Rewrite the records below as a numbered list, from the line with "What is the majority slice?" through the end of the records, skipping blank lines and leaving out the pictures.

----

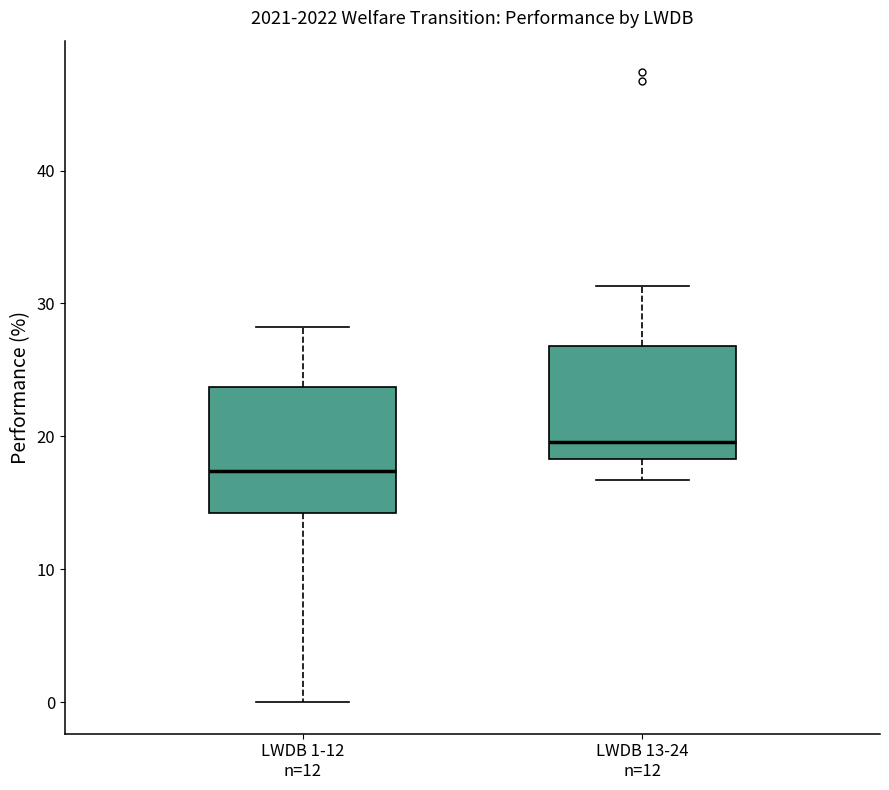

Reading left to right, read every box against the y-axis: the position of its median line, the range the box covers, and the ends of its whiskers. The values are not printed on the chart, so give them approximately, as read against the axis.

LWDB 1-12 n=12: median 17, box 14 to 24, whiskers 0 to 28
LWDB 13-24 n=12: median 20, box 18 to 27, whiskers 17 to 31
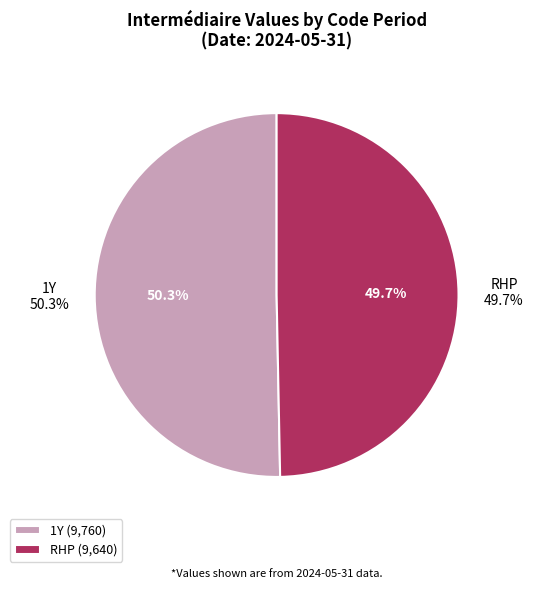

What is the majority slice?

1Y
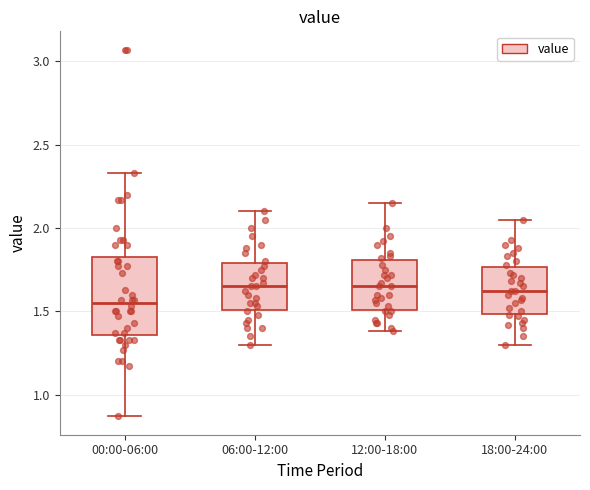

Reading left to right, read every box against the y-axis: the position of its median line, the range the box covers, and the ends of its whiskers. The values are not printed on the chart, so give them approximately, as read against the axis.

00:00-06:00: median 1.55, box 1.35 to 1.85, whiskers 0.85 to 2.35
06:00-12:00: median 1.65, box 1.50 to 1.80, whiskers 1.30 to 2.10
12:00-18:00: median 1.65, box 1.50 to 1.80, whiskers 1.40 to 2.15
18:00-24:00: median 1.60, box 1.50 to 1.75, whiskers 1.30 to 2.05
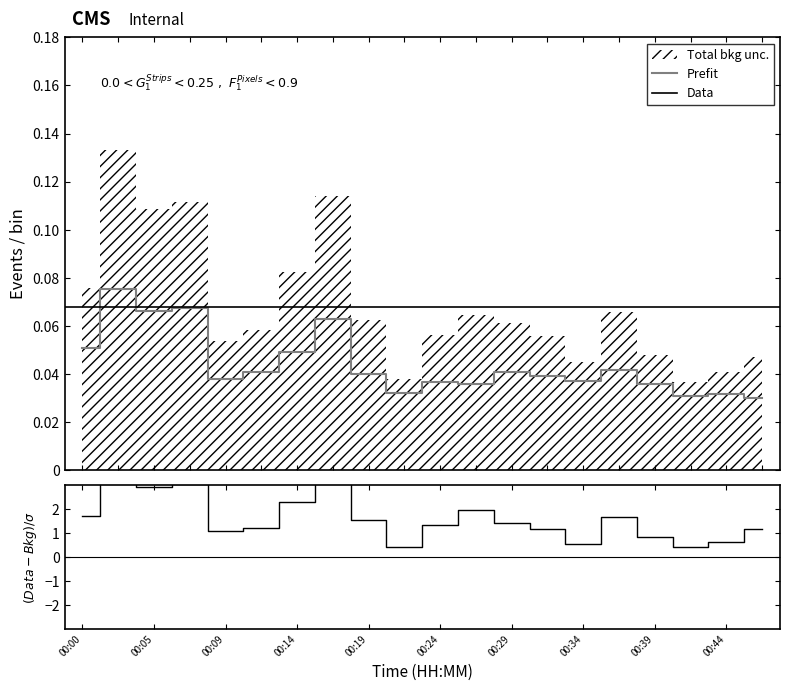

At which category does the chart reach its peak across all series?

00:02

----

▶ _Task output_:
1. What is the majority slice?
2. 1Y
3. Reading left to right, read every box against the y-axis: the position of its median line, the range the box covers, and the ends of its whiskers. The values are not printed on the chart, so give them approximately, as read against the axis.
4. 00:00-06:00: median 1.55, box 1.35 to 1.85, whiskers 0.85 to 2.35
5. 06:00-12:00: median 1.65, box 1.50 to 1.80, whiskers 1.30 to 2.10
6. 12:00-18:00: median 1.65, box 1.50 to 1.80, whiskers 1.40 to 2.15
7. 18:00-24:00: median 1.60, box 1.50 to 1.75, whiskers 1.30 to 2.05
8. At which category does the chart reach its peak across all series?
9. 00:02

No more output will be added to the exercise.